Mark-up in essence, is a way of applying meaning to content. Thus the HTML element <P> tells the browser that its contents are to be displayed as a paragraph. And all systems that understand HTML will know this. However business has been exchanging information for years without the need for XML. Thus whilst XML is undoubtedly very useful for business, it is essentially nothing new or at least not that revolutionary. A company could come up with its own format for defining content and happily use this instead of XML. Of course if interacting with other companies it would have to explain its format, but with XML businesses also have to agree on the structure of their XML document, before information can be reliably exchanged.

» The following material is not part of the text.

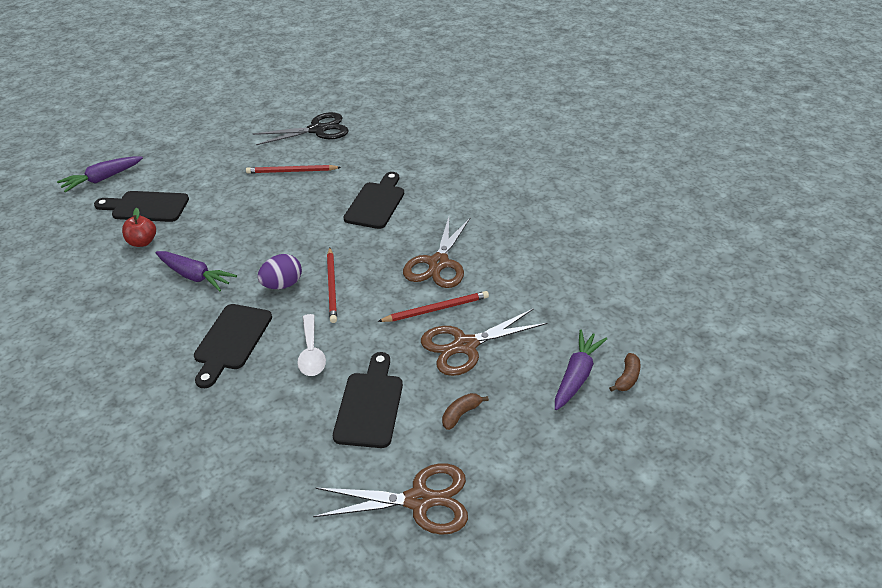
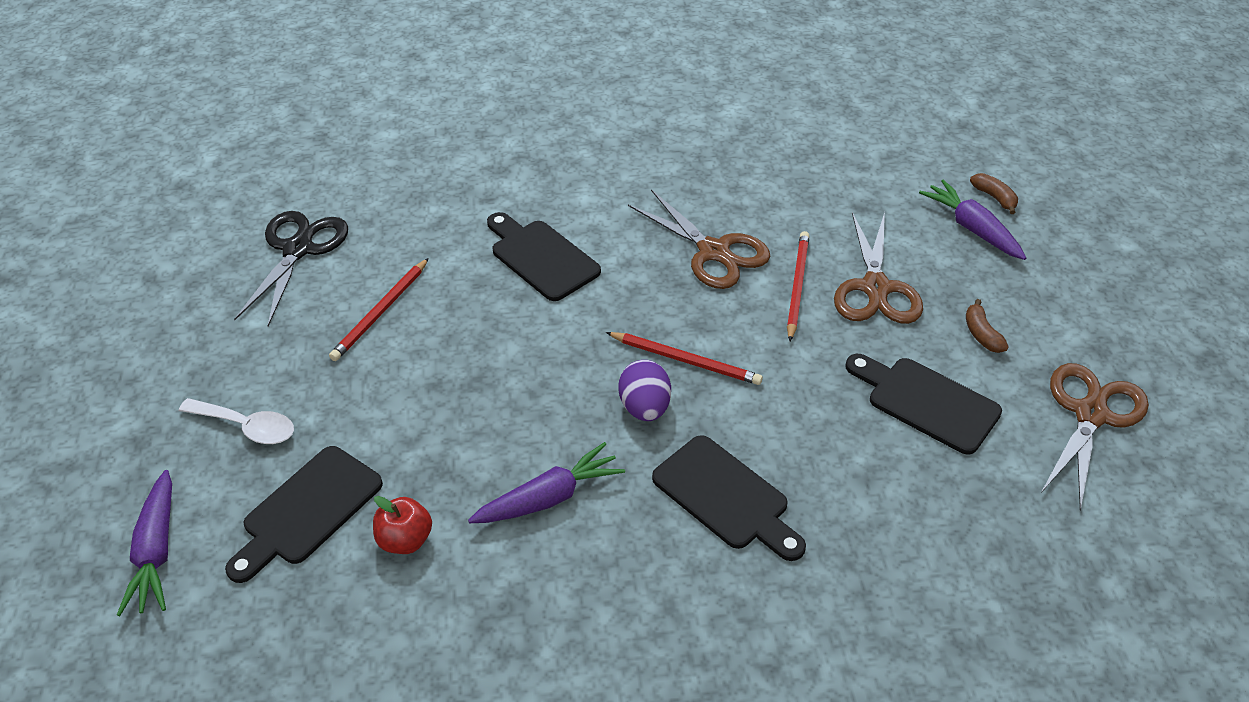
camera: 60 degrees left, 5 degrees up
(311, 353) = (802, 423): white spoon -> white spoon (247, 427)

If you have read this far you may well get the impression that I am a little skeptical about XML. This is not quite true. I believe XML is a very powerful tool for making business interactions a lot easier and more standardized. What I am skeptical about, though, is much of the hype I have read about XML, the worst of which is along the lines of “XML will empower computers to do business by themselves”. Let’s get one thing straight, XML cannot and never will do such a thing. Either I am completely missing the point or there’s a lot of rubbish being written about XML by people who should know better. The problem which this creates is that people who have no reason to know better believe the hype and expect XML to do things it cannot do.
In XML, the program interpreting the XML code, whilst being able to determine whether the XML is correct through the DTD and how to display the content using XSLT, can have no idea about the actual meaning of the information it is handling. Thus, whilst an XML interpreter may be able to correctly display a tag such as <ADDRESS> and will be able to determine that the an element of type ADDRESS can contain other elements such as <POSTCODE>, <STREET> and <CITY>, it has no way of knowing that an address is the location of someone’s home or office. Of course it may well know what to do with the data because the businesses exchanging the data have previously agreed what these tags are for. However, the sort of thing described above implies that I can write my own XML file, say about aerodynamics, and send it to any XML interpreter. This will, upon processing the file, know that my <LIFT> tag refers to the aerodynamic upward force generated by a suitably shaped wing, and not to a cabin enabling vertical movement in a large building. This is what I understand by the claim, “XML will empower computers to do business by themselves”. XML cannot and never will be able to this.